Donc il n’y a pas de bonnes solutions. La solution, c’est l’éveil, la seule. On vous oblige à l’éveil, on vous emmerde jusqu’à ce que vous l’ayez. C’est ça le zazen. Ça te laisse un peu rêveur. Tu te dis, je ne suis pas encore tiré d’affaire.

  • Mais la véritable compassion n’est-elle pas, par exemple, de devenir végétarien ?

JB : Bien sûr, oui. Si vous éprouvez la chose, un peu comme Brigitte Bardot qui est un peu notre bodhisattva national que j’ai entendu dire l’autre jour … (j’ai fait ma cure de télévision l’autre jour). J’ai vu B.B. Elle est encore assez jolie d’ailleurs, mèche blanche, ça lui va très bien … Elle disait très gentiment, parce qu’elle est naïve. Elle disait vous savez, moi je suis végétarienne depuis 20 ans. Je suis allée dans les abattoirs. Je suis rentrée, je ne pouvais plus manger de viande.

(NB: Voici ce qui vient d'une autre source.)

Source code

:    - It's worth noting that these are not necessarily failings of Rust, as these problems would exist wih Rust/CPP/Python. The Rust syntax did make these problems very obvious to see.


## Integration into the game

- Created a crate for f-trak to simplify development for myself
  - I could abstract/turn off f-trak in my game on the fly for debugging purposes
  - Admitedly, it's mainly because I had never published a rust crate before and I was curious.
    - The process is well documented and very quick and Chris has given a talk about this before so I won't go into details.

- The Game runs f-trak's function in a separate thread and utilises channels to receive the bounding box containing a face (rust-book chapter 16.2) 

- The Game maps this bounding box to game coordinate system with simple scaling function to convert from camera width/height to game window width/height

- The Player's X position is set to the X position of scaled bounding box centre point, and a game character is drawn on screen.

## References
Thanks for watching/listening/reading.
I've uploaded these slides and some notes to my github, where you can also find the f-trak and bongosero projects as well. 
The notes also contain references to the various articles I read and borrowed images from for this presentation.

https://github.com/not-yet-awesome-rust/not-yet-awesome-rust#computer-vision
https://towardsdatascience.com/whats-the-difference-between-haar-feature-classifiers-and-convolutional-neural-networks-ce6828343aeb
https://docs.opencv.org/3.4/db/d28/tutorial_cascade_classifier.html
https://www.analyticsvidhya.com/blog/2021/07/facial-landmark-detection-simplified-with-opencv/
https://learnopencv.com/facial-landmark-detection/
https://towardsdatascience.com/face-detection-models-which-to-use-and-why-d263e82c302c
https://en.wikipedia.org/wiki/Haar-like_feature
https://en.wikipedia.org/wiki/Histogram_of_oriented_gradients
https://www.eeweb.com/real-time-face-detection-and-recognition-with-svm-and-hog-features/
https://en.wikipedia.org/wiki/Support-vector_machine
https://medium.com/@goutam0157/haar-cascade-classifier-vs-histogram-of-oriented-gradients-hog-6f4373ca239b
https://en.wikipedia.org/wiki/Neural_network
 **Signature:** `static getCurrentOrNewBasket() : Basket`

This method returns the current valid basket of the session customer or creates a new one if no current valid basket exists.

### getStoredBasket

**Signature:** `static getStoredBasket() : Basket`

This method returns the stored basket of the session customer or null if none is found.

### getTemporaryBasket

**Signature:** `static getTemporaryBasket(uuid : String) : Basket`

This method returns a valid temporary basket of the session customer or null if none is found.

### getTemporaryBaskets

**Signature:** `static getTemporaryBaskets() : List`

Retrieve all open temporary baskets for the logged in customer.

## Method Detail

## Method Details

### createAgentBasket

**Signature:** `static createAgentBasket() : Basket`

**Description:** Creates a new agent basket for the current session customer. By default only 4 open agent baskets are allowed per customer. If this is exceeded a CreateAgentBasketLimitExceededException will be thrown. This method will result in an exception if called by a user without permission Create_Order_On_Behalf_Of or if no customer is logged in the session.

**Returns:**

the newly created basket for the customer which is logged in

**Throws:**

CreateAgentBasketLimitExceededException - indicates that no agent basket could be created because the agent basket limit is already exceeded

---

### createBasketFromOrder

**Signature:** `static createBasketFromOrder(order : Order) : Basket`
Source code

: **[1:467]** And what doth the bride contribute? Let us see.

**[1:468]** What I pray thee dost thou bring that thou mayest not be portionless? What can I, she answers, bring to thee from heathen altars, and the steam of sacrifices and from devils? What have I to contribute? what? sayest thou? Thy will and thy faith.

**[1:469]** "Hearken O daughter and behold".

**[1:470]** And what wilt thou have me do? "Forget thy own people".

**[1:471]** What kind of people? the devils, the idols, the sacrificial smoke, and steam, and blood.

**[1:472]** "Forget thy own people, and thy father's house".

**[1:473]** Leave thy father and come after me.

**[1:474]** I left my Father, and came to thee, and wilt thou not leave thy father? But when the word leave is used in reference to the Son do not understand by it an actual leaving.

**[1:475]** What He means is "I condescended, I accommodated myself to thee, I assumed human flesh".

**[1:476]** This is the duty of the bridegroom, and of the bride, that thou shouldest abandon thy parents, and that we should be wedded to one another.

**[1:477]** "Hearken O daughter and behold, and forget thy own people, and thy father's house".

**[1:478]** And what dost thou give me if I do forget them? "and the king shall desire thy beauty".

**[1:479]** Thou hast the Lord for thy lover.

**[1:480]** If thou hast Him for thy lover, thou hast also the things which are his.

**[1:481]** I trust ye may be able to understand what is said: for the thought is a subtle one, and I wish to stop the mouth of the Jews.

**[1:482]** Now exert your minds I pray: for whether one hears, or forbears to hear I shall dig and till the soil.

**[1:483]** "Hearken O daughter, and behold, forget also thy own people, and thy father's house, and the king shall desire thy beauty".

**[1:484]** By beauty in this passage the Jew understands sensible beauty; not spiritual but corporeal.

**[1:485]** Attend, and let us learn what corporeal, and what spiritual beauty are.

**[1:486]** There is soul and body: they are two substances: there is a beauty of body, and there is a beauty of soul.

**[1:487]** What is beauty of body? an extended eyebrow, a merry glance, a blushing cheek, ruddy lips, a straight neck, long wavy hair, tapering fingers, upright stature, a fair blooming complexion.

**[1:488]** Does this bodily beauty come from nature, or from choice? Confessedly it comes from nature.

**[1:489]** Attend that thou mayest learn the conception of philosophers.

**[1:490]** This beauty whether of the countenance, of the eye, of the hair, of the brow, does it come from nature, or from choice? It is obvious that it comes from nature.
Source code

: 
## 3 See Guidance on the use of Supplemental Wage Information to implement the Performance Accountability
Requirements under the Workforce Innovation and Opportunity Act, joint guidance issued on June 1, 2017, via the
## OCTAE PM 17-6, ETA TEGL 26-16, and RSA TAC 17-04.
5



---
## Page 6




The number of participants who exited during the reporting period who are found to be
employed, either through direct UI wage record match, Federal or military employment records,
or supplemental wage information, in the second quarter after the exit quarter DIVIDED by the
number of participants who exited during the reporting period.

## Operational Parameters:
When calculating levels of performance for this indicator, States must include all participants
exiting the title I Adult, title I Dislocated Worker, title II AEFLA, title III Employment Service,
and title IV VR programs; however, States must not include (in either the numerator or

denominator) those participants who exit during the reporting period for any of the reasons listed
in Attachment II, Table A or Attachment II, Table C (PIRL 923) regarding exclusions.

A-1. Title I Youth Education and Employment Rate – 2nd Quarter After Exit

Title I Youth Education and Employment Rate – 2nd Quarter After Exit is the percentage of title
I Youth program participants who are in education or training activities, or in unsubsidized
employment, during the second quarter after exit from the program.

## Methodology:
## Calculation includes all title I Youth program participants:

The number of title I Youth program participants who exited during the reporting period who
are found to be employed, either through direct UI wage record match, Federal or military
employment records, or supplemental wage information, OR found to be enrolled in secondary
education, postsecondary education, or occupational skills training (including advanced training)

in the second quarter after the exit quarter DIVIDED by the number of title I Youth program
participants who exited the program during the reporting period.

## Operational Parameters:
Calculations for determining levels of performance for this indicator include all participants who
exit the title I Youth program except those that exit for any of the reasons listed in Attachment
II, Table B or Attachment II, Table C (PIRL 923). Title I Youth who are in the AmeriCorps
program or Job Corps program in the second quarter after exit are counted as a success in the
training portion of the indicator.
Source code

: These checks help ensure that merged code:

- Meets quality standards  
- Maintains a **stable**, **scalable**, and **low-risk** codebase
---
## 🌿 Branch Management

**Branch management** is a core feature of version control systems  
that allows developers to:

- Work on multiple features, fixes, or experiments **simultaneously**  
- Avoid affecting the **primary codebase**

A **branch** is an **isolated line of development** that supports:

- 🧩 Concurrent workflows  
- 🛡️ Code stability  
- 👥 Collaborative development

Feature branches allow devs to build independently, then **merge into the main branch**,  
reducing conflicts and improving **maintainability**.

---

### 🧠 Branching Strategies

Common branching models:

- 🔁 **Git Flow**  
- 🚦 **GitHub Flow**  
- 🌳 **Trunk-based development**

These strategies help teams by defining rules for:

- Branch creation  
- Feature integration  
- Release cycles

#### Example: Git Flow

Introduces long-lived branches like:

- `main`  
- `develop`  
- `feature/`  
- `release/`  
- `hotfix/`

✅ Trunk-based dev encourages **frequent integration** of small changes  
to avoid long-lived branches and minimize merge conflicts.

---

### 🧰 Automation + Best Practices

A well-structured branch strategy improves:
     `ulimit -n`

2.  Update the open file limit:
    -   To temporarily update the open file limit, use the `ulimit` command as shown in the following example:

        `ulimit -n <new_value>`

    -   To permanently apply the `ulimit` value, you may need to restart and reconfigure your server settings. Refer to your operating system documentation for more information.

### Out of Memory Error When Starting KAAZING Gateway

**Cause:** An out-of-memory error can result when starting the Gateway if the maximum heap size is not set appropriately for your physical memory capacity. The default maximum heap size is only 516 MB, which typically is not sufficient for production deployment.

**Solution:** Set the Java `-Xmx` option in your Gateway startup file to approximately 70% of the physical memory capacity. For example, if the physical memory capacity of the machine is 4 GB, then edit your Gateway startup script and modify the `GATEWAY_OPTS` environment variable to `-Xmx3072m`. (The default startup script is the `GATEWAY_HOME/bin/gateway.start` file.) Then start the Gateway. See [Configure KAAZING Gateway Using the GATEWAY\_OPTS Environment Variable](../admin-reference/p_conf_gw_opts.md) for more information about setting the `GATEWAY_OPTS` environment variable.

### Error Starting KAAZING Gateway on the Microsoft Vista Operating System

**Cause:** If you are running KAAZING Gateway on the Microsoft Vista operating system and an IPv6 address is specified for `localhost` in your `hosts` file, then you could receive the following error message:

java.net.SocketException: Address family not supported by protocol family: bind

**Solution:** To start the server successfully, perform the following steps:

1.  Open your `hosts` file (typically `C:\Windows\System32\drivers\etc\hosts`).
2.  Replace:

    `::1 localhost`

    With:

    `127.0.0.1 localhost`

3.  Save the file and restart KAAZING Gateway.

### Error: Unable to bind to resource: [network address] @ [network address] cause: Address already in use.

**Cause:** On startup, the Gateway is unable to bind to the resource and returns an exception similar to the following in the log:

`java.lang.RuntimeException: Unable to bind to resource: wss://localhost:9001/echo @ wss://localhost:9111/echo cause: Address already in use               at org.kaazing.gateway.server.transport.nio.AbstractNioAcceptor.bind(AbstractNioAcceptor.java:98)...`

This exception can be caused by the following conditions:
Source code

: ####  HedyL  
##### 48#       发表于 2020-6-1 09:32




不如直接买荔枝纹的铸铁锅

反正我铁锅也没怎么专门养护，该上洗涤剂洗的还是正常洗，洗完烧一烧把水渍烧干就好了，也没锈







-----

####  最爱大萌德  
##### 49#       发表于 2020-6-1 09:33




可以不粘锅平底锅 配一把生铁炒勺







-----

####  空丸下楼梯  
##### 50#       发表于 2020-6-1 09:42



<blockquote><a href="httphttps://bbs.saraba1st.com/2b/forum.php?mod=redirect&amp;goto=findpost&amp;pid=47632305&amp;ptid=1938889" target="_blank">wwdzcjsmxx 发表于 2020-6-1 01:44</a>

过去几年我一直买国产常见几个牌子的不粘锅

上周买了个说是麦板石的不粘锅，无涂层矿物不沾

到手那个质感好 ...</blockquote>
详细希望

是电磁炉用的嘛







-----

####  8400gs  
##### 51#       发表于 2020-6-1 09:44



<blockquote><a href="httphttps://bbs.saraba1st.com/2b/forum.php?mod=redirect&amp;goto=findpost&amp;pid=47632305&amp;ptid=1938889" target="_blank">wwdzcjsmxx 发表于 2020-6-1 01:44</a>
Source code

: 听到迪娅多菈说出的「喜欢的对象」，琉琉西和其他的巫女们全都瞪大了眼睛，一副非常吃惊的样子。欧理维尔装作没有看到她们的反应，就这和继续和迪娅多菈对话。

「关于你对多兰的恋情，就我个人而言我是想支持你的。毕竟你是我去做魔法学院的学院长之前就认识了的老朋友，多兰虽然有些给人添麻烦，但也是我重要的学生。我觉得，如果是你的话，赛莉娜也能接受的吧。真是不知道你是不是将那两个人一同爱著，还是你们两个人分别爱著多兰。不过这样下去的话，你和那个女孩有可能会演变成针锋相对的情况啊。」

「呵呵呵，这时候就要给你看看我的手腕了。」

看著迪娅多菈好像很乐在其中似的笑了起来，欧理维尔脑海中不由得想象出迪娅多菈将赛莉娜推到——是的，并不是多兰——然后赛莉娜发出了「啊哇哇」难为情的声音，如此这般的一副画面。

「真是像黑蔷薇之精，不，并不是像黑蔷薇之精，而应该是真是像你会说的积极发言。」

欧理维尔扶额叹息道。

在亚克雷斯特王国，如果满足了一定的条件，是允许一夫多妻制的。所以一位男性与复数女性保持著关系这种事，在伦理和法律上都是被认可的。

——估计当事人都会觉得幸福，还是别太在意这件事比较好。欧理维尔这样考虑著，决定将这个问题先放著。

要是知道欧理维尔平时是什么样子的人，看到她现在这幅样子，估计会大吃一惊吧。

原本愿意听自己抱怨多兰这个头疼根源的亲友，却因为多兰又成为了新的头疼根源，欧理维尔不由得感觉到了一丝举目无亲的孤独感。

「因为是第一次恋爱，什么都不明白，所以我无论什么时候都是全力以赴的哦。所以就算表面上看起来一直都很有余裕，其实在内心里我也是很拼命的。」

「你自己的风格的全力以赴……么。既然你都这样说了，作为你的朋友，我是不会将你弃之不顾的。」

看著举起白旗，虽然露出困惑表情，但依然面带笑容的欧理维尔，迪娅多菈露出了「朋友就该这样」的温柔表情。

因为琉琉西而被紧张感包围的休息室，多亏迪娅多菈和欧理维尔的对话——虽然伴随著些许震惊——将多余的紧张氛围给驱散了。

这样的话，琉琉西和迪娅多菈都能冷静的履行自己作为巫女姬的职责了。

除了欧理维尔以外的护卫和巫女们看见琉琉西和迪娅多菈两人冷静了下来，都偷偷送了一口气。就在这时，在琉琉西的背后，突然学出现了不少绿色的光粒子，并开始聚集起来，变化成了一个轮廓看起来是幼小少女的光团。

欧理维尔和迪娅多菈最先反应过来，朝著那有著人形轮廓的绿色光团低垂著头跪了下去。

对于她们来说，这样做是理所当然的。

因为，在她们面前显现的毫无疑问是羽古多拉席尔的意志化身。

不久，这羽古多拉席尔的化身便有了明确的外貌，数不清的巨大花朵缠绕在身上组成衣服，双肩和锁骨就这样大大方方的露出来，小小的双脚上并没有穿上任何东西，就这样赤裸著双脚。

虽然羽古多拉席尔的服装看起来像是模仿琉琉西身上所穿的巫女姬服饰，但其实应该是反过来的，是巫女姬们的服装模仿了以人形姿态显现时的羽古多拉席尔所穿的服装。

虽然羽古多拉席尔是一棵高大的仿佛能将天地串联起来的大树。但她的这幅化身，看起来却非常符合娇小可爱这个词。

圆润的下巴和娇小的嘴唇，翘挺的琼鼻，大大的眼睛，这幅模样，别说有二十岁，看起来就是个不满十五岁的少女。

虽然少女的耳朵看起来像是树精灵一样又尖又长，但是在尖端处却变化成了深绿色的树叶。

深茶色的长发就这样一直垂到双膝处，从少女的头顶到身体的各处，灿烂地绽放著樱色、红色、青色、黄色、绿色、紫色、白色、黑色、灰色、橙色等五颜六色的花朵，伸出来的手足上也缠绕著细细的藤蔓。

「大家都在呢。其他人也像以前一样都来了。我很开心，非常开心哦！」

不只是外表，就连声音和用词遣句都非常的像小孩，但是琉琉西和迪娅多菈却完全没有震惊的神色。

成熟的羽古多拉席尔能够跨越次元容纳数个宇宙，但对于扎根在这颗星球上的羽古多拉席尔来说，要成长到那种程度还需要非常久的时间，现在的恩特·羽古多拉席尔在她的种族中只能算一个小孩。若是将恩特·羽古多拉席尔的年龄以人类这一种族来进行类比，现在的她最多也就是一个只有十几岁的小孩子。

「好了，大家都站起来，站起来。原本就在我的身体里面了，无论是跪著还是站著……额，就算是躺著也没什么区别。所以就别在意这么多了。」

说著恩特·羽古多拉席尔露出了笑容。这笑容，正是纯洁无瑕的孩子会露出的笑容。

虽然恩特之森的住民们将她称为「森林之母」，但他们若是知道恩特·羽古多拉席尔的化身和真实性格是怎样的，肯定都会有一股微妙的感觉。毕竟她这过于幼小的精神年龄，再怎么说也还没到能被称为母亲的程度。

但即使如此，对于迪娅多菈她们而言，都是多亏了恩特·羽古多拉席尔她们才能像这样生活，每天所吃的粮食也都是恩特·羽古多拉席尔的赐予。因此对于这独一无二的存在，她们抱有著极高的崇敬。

C’était très simple comme réponse, c’était exactement ça. Tant qu’on ignore le problème, qu’on fait semblant de l’ignorer, naturellement, on mange de la viande. Mais si on va dans un abattoir et qu’on voit ce qui se passe, effectivement, même le dégoût qui vous prend fait qu’on n’a plus tellement envie de manger de la viande. Ça doit se faire tout naturellement. Alors, reste à savoir si les salades souffrent quand on les coupe … les fruits, je ne crois pas, parce qu’ils tombent d’eux-mêmes … C’est très difficile la question du régime alimentaire. Mais, enfin il est effectif que cette prise de conscience n’arrange pas non plus les choses. Là aussi, c’est un peu compliqué, surtout dans les sociétés comme la nôtre. Donc vous allez au-devant de problèmes, je ne peux pas vous dire le contraire ; cela dit, il y a des compensations. C’est à vous de les découvrir, parce que, si je vous les énumère, j’aurai l’air de faire de la propagande, de vous récupérer.